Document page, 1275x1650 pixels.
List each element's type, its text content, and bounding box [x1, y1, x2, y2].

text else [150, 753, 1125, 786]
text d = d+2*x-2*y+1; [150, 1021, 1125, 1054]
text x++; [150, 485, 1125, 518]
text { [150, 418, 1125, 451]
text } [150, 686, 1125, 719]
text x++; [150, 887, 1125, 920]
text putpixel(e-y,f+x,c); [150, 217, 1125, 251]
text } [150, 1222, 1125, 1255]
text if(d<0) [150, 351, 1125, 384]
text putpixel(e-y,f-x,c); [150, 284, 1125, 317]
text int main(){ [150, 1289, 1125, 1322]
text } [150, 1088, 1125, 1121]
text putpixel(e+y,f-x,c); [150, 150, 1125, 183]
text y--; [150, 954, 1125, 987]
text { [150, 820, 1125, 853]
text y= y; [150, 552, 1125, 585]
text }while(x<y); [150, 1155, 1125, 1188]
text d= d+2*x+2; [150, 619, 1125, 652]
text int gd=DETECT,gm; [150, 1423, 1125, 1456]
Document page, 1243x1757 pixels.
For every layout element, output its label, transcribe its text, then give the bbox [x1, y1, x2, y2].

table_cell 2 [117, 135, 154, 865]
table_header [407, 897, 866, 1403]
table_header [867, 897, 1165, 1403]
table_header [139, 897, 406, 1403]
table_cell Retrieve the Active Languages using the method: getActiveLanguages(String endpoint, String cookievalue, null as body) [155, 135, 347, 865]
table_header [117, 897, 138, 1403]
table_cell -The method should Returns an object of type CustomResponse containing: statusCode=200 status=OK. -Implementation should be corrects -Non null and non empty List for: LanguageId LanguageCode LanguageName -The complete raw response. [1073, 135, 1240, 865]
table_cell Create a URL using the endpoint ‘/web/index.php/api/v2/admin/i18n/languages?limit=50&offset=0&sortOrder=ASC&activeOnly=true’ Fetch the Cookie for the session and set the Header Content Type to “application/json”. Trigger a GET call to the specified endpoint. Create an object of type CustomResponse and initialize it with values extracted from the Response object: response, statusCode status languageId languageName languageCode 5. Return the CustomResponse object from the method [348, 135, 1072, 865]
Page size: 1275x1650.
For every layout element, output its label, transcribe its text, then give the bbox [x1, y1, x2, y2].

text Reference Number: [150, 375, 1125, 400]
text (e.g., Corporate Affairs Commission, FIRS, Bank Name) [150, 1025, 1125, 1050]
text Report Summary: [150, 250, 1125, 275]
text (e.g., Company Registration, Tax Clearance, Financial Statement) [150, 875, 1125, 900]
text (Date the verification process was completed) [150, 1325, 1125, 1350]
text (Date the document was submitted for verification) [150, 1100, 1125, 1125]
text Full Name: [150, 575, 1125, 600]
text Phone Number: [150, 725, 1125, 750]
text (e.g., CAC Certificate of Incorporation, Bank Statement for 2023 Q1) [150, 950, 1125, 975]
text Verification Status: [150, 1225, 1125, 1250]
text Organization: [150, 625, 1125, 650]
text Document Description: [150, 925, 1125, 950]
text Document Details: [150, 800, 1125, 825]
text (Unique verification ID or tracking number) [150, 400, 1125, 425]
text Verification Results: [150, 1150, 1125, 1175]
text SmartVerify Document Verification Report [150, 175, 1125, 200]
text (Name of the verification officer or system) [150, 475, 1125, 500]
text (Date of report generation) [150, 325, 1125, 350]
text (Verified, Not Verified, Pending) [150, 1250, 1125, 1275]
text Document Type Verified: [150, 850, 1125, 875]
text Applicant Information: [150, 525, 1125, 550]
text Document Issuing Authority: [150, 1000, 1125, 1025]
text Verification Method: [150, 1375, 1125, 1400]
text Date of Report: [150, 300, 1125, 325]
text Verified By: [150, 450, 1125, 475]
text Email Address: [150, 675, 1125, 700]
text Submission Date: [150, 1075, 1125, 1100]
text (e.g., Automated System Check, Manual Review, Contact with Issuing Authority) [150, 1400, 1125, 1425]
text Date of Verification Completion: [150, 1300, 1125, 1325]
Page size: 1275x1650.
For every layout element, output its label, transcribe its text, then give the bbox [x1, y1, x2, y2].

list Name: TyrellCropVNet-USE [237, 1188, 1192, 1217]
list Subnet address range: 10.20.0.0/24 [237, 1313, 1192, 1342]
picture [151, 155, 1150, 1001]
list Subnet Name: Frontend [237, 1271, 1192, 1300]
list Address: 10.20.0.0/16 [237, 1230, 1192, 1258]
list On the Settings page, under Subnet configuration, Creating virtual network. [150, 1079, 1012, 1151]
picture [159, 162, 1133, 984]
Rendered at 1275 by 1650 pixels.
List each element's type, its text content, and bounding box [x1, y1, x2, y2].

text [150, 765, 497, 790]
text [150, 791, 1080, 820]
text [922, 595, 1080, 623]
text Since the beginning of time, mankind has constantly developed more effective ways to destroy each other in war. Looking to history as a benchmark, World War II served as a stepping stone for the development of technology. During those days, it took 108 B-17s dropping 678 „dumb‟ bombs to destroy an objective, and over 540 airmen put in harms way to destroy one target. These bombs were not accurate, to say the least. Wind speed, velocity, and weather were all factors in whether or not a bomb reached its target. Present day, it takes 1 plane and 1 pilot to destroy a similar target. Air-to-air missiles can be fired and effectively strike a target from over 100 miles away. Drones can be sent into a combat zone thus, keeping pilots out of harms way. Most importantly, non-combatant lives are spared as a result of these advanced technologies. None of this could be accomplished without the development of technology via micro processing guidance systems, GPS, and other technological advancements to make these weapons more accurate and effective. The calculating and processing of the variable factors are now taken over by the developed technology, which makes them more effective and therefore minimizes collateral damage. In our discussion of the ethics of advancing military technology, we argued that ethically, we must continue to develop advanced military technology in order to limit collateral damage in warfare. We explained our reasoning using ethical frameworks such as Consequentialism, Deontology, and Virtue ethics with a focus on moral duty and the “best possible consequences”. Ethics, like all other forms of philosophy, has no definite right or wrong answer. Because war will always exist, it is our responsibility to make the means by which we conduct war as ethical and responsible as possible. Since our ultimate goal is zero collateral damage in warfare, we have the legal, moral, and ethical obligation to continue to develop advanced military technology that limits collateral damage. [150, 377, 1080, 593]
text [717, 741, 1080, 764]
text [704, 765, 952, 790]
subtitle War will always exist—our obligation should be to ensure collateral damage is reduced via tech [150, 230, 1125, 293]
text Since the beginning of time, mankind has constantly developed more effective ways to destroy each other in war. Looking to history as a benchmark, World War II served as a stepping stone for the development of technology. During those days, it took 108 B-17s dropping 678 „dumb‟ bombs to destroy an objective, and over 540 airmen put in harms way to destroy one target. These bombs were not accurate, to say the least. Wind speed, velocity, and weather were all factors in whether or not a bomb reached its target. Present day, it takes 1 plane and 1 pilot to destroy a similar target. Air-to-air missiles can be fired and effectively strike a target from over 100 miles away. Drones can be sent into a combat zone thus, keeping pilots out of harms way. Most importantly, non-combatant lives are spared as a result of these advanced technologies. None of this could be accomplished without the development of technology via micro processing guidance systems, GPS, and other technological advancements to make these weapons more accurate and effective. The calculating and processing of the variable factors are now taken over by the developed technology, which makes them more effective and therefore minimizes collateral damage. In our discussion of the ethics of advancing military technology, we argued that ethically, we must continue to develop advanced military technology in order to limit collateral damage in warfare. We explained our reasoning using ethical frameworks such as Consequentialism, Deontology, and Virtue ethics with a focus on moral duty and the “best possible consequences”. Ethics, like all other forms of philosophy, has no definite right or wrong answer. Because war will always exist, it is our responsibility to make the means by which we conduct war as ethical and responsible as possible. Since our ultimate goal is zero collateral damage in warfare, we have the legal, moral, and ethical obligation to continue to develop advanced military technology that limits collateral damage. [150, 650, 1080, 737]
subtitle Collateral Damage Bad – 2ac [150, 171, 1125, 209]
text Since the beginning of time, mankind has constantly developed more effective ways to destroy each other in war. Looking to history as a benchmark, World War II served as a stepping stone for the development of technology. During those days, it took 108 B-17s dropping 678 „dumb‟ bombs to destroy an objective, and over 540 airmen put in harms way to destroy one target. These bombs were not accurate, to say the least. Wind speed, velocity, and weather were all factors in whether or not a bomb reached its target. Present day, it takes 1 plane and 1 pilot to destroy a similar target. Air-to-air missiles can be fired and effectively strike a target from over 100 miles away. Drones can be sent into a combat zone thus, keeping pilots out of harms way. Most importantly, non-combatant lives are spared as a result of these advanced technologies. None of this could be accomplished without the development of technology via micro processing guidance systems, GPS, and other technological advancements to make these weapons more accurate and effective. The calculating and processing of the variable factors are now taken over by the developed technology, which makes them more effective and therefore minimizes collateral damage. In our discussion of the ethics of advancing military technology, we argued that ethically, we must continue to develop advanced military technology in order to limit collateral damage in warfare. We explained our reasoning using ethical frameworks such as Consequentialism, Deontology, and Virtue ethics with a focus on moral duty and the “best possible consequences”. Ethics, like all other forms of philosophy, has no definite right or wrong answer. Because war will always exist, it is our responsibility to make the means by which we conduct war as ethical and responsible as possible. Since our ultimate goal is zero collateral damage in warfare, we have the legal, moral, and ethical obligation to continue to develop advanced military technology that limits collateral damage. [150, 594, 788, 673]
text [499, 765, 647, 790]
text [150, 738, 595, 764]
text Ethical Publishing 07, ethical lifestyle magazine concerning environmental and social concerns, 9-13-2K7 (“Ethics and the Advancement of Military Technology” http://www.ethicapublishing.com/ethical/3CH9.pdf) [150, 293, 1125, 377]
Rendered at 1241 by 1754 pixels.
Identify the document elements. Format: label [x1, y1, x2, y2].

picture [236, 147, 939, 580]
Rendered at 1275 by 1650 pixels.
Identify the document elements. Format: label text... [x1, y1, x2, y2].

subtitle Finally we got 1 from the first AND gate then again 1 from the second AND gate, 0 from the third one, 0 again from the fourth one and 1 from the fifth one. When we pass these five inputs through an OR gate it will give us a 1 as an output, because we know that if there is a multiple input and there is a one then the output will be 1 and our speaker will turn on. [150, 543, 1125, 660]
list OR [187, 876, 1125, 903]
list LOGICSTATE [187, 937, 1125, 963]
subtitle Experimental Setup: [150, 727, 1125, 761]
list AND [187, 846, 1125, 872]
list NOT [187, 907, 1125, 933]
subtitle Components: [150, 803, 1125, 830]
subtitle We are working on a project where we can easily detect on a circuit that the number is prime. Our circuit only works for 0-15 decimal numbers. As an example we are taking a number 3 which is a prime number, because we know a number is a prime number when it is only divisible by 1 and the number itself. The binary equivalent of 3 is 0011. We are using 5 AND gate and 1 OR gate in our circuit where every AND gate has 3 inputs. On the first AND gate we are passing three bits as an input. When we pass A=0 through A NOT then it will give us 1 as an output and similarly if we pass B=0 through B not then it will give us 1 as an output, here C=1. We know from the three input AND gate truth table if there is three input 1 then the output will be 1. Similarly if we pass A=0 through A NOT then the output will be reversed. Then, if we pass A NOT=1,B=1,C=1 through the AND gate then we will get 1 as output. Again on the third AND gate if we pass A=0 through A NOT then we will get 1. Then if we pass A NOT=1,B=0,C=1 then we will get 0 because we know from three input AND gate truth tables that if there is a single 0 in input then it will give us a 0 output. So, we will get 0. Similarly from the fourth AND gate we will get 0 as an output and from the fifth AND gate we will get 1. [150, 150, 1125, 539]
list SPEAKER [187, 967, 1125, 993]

================

What the exercise asks: Could you transcribe the entries exactly, from the first line through the line containing "Document page, 1243x1757 pixels.", and give nothing more?

Reply to the task:
Document page, 1275x1650 pixels.
List each element's type, its text content, and bounding box [x1, y1, x2, y2].

text else [150, 753, 1125, 786]
text d = d+2*x-2*y+1; [150, 1021, 1125, 1054]
text x++; [150, 485, 1125, 518]
text { [150, 418, 1125, 451]
text } [150, 686, 1125, 719]
text x++; [150, 887, 1125, 920]
text putpixel(e-y,f+x,c); [150, 217, 1125, 251]
text } [150, 1222, 1125, 1255]
text if(d<0) [150, 351, 1125, 384]
text putpixel(e-y,f-x,c); [150, 284, 1125, 317]
text int main(){ [150, 1289, 1125, 1322]
text } [150, 1088, 1125, 1121]
text putpixel(e+y,f-x,c); [150, 150, 1125, 183]
text y--; [150, 954, 1125, 987]
text { [150, 820, 1125, 853]
text y= y; [150, 552, 1125, 585]
text }while(x<y); [150, 1155, 1125, 1188]
text d= d+2*x+2; [150, 619, 1125, 652]
text int gd=DETECT,gm; [150, 1423, 1125, 1456]
Document page, 1243x1757 pixels.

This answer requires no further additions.